Prinzipiell werden Löcher mit dem Bohrer in die Wand gebohrt. An dieser Stelle wird es dann jedoch ein besonders großes Loch. Werkzeug sollte von den Heimwerkern immer sicher verwendet werden. Zu überprüfen ist, wie in der Wand die elektrischen Leitungen verlaufen. Dann ist wichtig, dass die Heimwerker das Schneidegerätgut befestigt haben. Zu überlegen ist dann, ob es sich um sehr hartes, weiches oder normales Material handelt. Bei sehr hartem Material wird empfohlen, dass nass gebohrt wird. Bei den Materialien wie Fliesen, Beton oder Stein gibt es die sehr starke Reibung. Eine pfiffige Lösung wurde von den Herstellern entwickelt und somit kann ein Schwamm auf den Bohrkranz gesteckt werden.

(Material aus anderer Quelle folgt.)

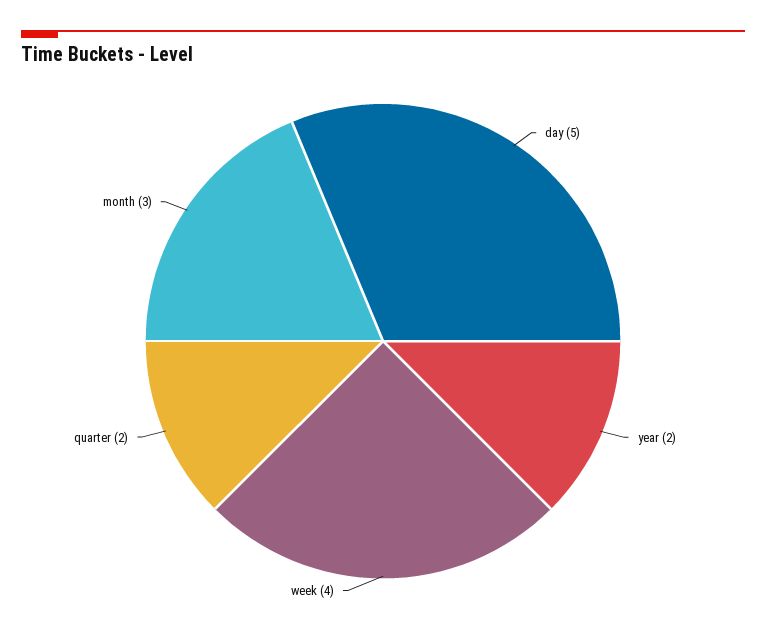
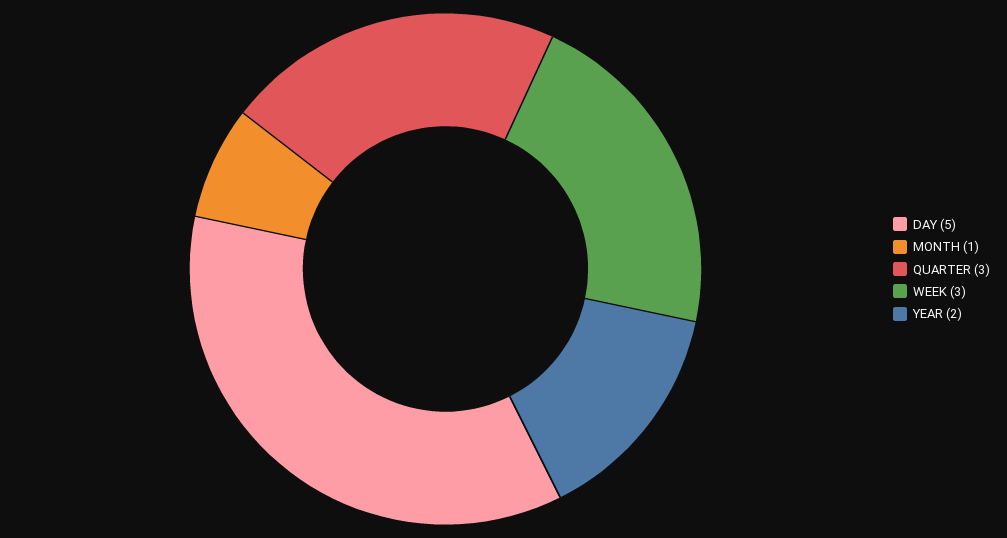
week: 4 -> 3
quarter: 2 -> 3
month: 3 -> 1

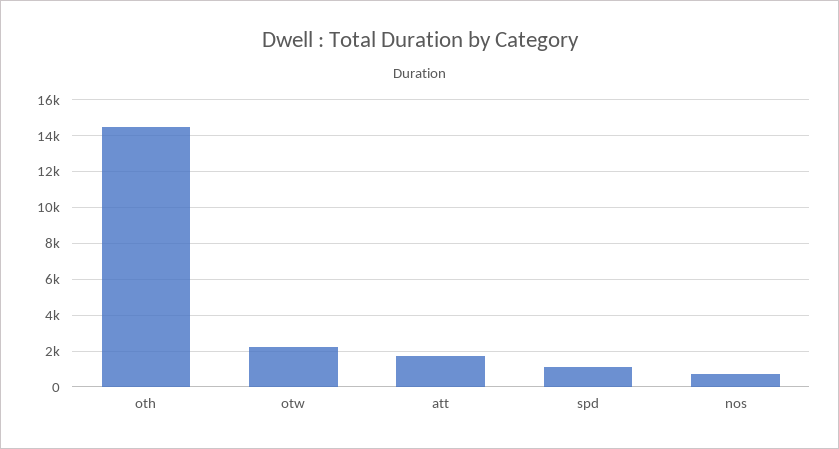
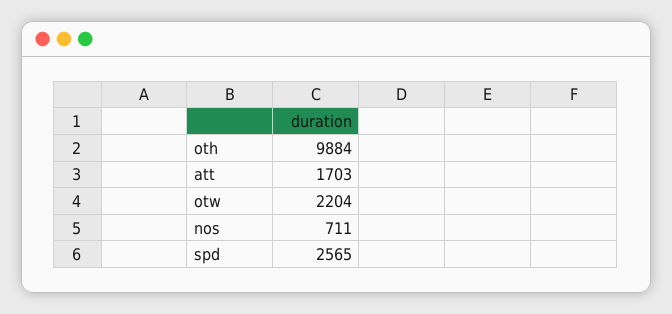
oth: 14500 -> 9884
spd: 1000 -> 2565

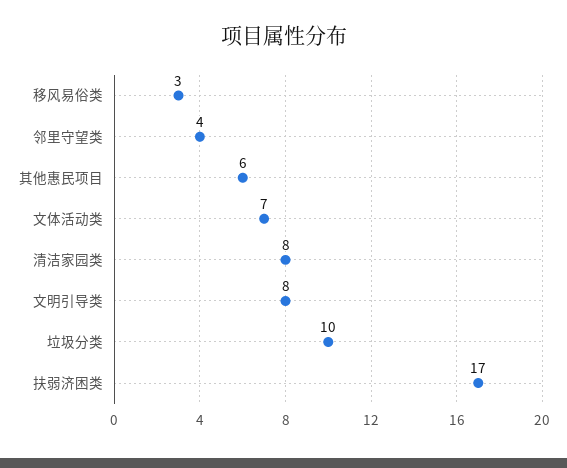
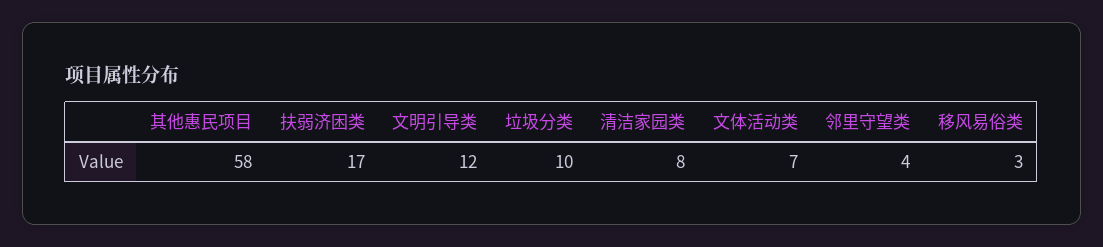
其他惠民项目: 6 -> 58
文明引导类: 8 -> 12

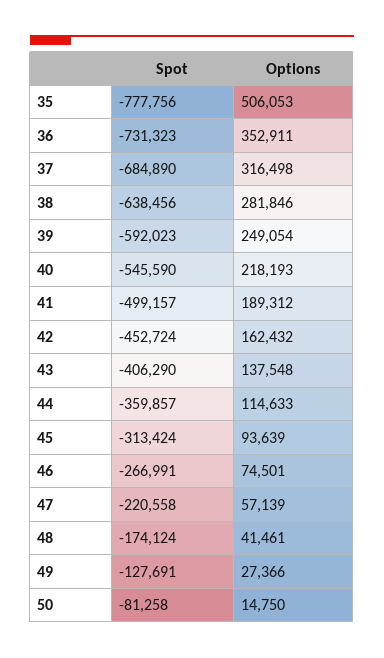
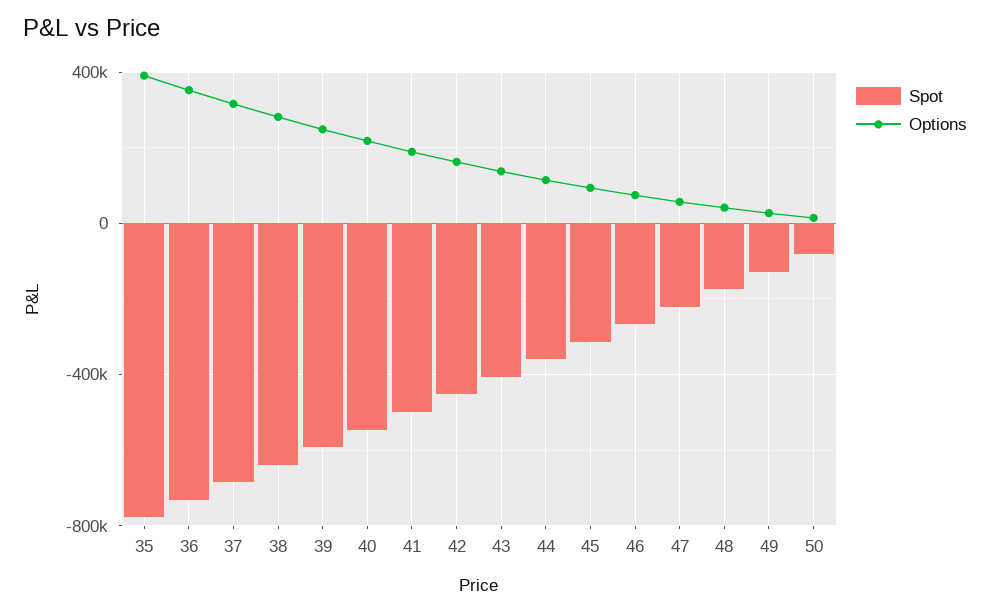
Options, 35: 506053 -> 400000

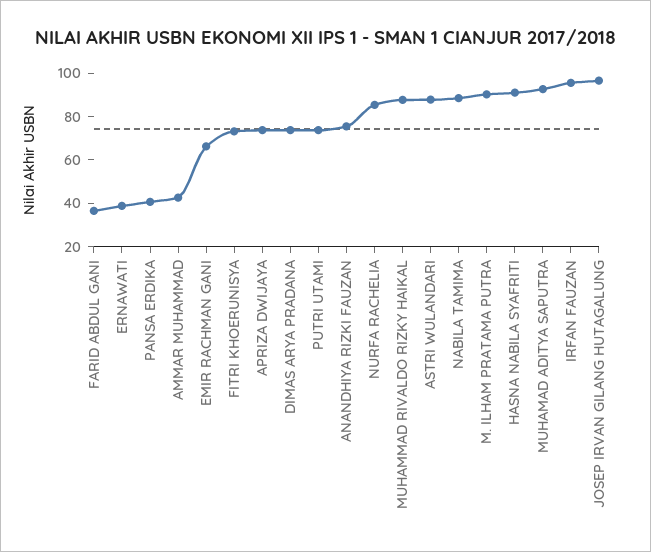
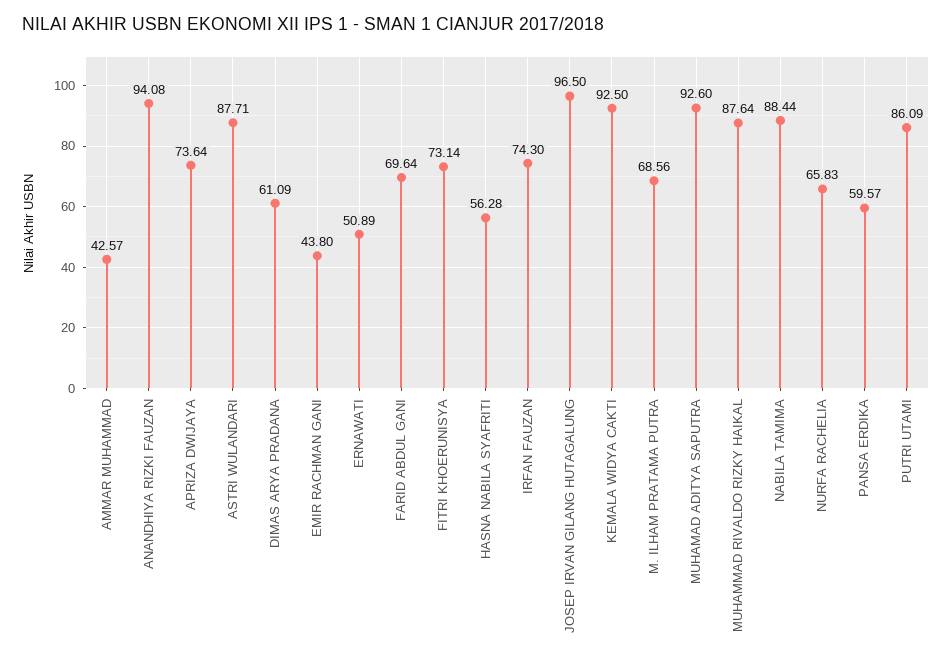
FARID ABDUL GANI: 35 -> 69.64
ERNAWATI: 40 -> 50.89
PANSA ERDIKA: 40 -> 59.57
EMIR RACHMAN GANI: 65 -> 43.8
DIMAS ARYA PRADANA: 75 -> 61.09
PUTRI UTAMI: 75 -> 86.09
ANANDHIYA RIZKI FAUZAN: 75 -> 94.08
NURFA RACHELIA: 85 -> 65.83
M. ILHAM PRATAMA PUTRA: 90 -> 68.56
HASNA NABILA SYAFRITI: 90 -> 56.28
IRFAN FAUZAN: 95 -> 74.3
KEMALA WIDYA CAKTI: none -> 92.5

Der Schwamm kommt zuvor in Wasser, wo er sich vollsaugt und während dem Bohrvorgang kann das Wasser dann wieder abgegeben werden. Es handelt sich zwar um eine simple, jedoch effektive Idee, damit der gewünschte Kühleffekt beim Nassbohren erzielt wird. Sonst reicht bei den Materialien in der Regel zur Kühlung die normale Raumluft aus, damit der Bohrer nicht zu heiß läuft. Beim Nassbohren muss dann doppelt auf die Sicherheit geachtet werden. Die Heimwerker sollten sich bewusst sein, dass Wasser beim Bohren austritt. Kabel sollten daher nicht offen herumliegen und spritzendes Wasser sollte auch nicht in eine Steckdose eintreten. Von selbst versteht sich dabei, dass über den Boden kein Strom fließen darf. Auch zu beachten ist, dass der Bohrvorgang Dreck verursacht.